Pişmanlık yapıcı bir yetişkin duygusudur, sizi olgunlaştırır, size travmanızı tanıma sezgisini verir ve bunun tekrar olmasını önlemek için enerji sağlar, hatanızı düzeltmeniz için sizi motive eder, kaçmak yerine kabullenmeyle sonuçlanır.

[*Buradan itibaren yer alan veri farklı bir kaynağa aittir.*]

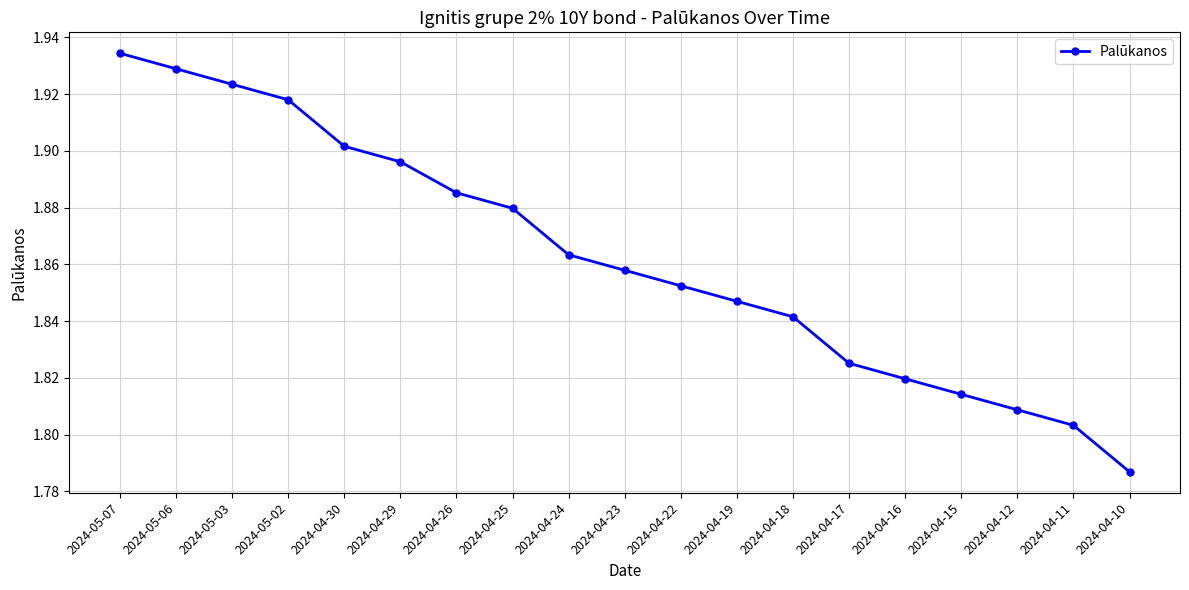

Where is the data nearest to the value 1?

2024-04-10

Suçluluğu aşılmaz bir engel, yıkılmaz bir duvar olarak düşündüğünüzde, depresyona giden dikenli bir yolu tercih edebilirsiniz. Ancak suçluluk duygusundan kurtulmak sizin elinizde ve yapmanız gereken ilk şey geçmişi geçmişte bırakmak, kabullenmek, şimdiyi ve şimdiyi yaşamak.
Geçmişte yaşananlar oradadır, geri alınamaz, değiştirilemez ama yaşananlar ailenize bir şeyler katar, kişisel gelişim ve olgunlaşma sürecinize katkı sağlar.
Her hata size bir doğru öğretir ve hatalarınızdan ders çıkarma fırsatı verir. Hatanın bedeli ağır olabilir ama öğrettiği gerçek de bir o kadar değerlidir. Suçluluk, yalnızca onu yaratan deneyimin sonucu düşünüldüğünde ortaya çıkar. Ancak bu deneyim, başka olay, kişi ve durumların da dahil olduğu, hiçbir şeyin birdenbire ve sebepsiz olmadığı bir sürecin sonucudur.
Hayat, biri diğerinin nedeni veya sonucu olarak iç içe geçmiş deneyimlerden oluşur. “Bugünkü aklım olsaydı yapmazdım” gibi geçmişteki hatalarınızı düşündüğünüzde ve geçmişteki davranışlarınızla bugün aklınızı kazandığınızı fark ettiğinizde kapıları sonuna kadar aralayacak ve bırakacaksınız. içinde tutsak ettiğin suçluluk duygusu, bir daha geri dönmemek üzere gidecek. Ayrıca zihninizde bir mahkeme oluşturduğunuzda, kendinizi bir savcı gibi suçlayıp, bir yargıç gibi “Suçlusunuz ve bu cezayı hak ediyorsunuz” diye karar verdiğinizde, insan ve tanrısal olmayı bırakıyorsunuz. İstemeden Tanrı’ya atfedilen bir eylemi gerçekleştirmek bile suçun kefaretini gerektirir. Sizi üzen, üzen, üzen, kötü hissettiren her şey kefaret olabilir.